> [Your goal]:
What should come back is the data below, word for word, minus any picture.

> [Supplied material]:
——————————
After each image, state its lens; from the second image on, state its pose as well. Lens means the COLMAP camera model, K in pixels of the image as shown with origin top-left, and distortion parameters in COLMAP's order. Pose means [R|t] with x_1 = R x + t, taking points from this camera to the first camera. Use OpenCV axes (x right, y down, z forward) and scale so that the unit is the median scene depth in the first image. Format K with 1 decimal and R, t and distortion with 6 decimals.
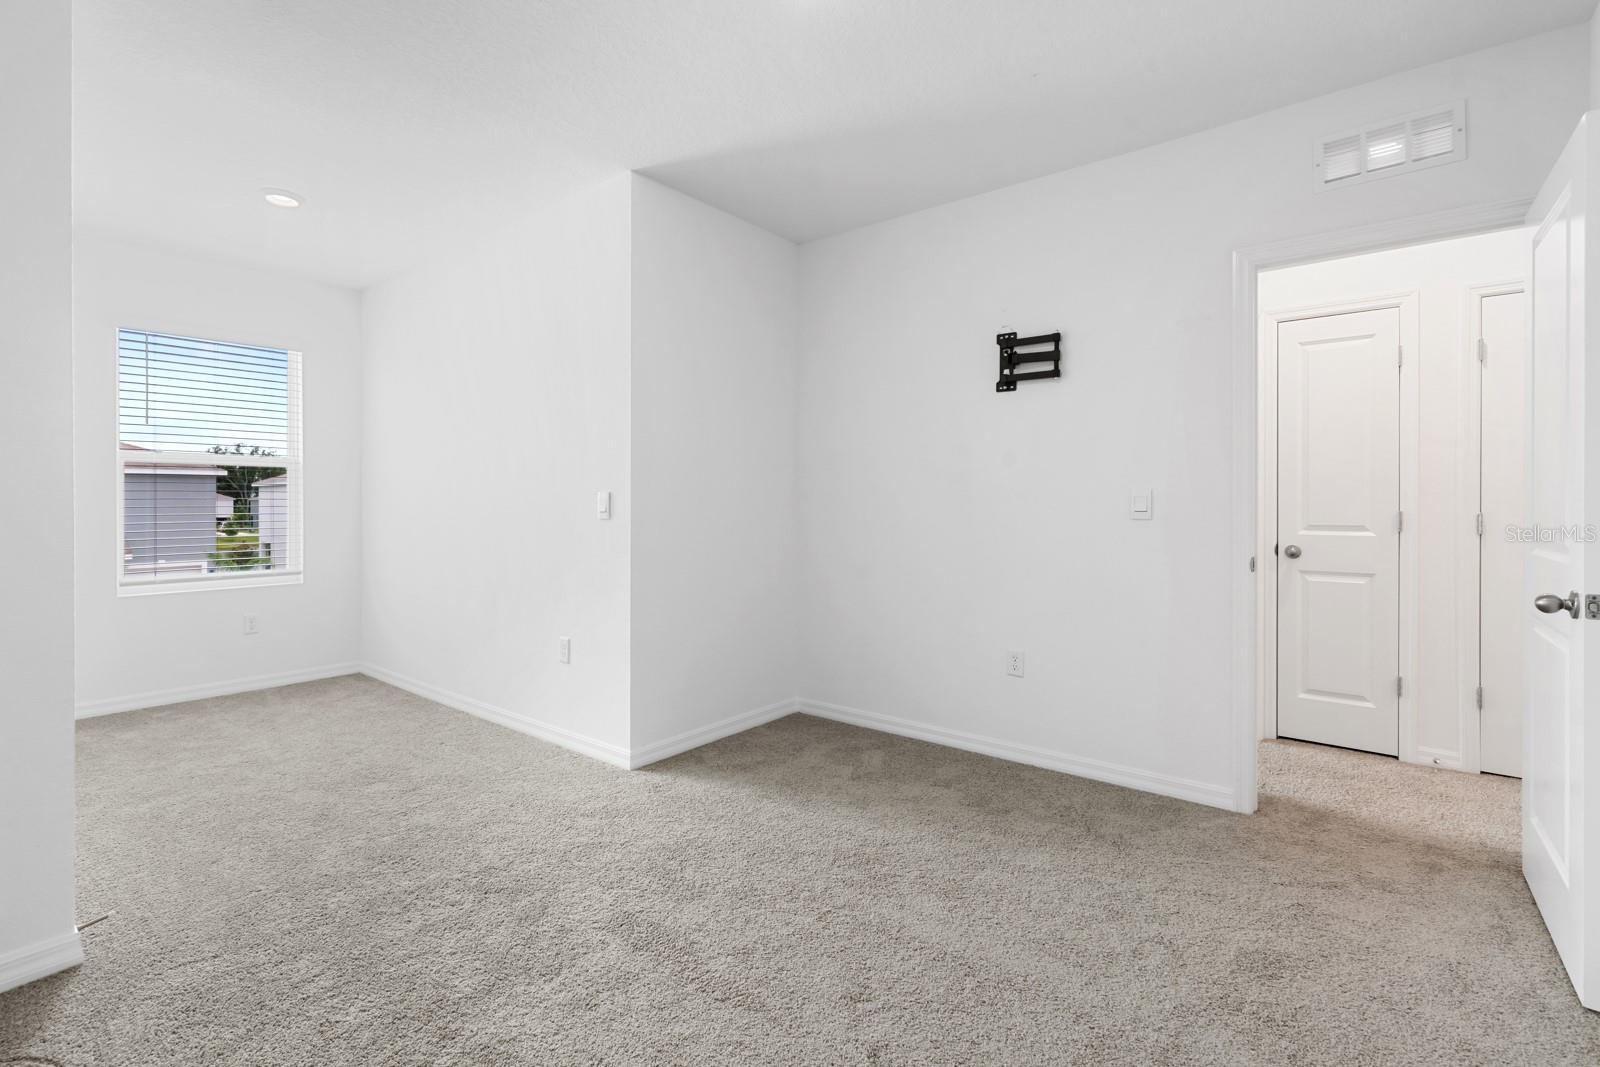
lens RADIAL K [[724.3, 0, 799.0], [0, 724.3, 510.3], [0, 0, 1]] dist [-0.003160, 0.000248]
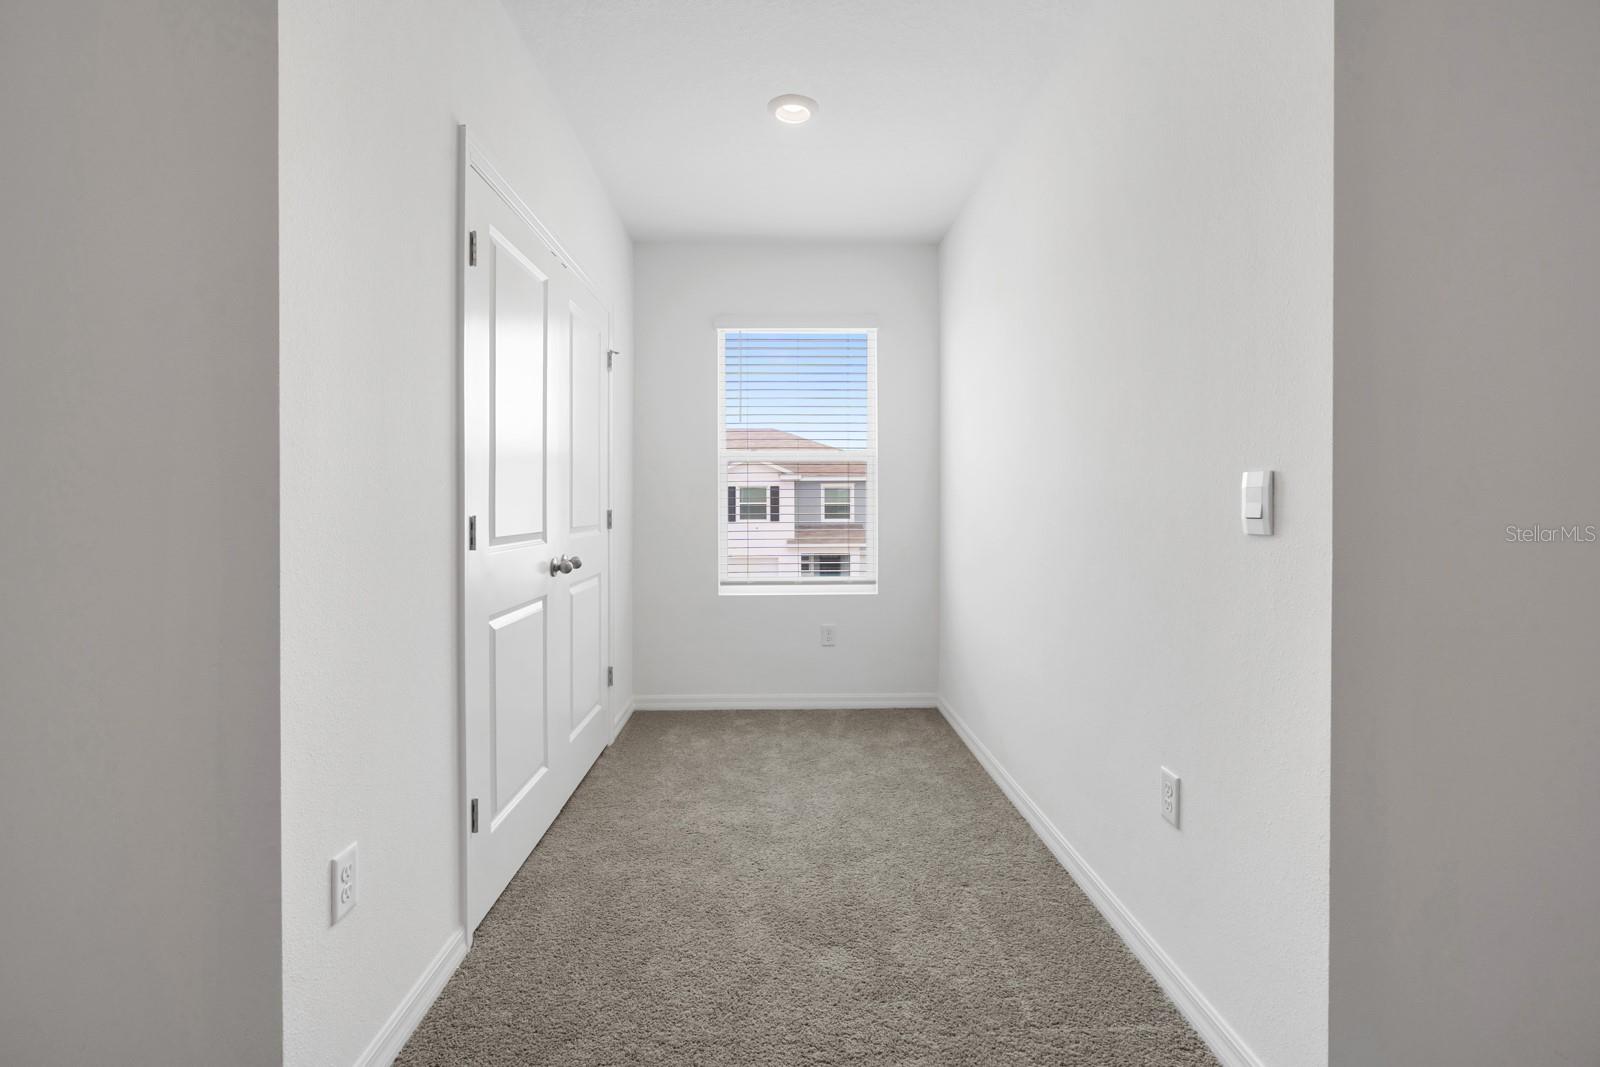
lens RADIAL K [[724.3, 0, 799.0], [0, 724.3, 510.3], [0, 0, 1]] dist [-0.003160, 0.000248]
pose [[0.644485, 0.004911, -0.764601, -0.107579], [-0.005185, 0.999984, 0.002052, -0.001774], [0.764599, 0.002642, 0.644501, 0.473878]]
——————————
> [Written response]:
After each image, state its lens; from the second image on, state its pose as well. Lens means the COLMAP camera model, K in pixels of the image as shown with origin top-left, and distortion parameters in COLMAP's order. Pose means [R|t] with x_1 = R x + t, taking points from this camera to the first camera. Use OpenCV axes (x right, y down, z forward) and scale so that the unit is the median scene depth in the first image. Format K with 1 decimal and R, t and distortion with 6 decimals.
lens RADIAL K [[724.3, 0, 799.0], [0, 724.3, 510.3], [0, 0, 1]] dist [-0.003160, 0.000248]
lens RADIAL K [[724.3, 0, 799.0], [0, 724.3, 510.3], [0, 0, 1]] dist [-0.003160, 0.000248]
pose [[0.644485, 0.004911, -0.764601, -0.107579], [-0.005185, 0.999984, 0.002052, -0.001774], [0.764599, 0.002642, 0.644501, 0.473878]]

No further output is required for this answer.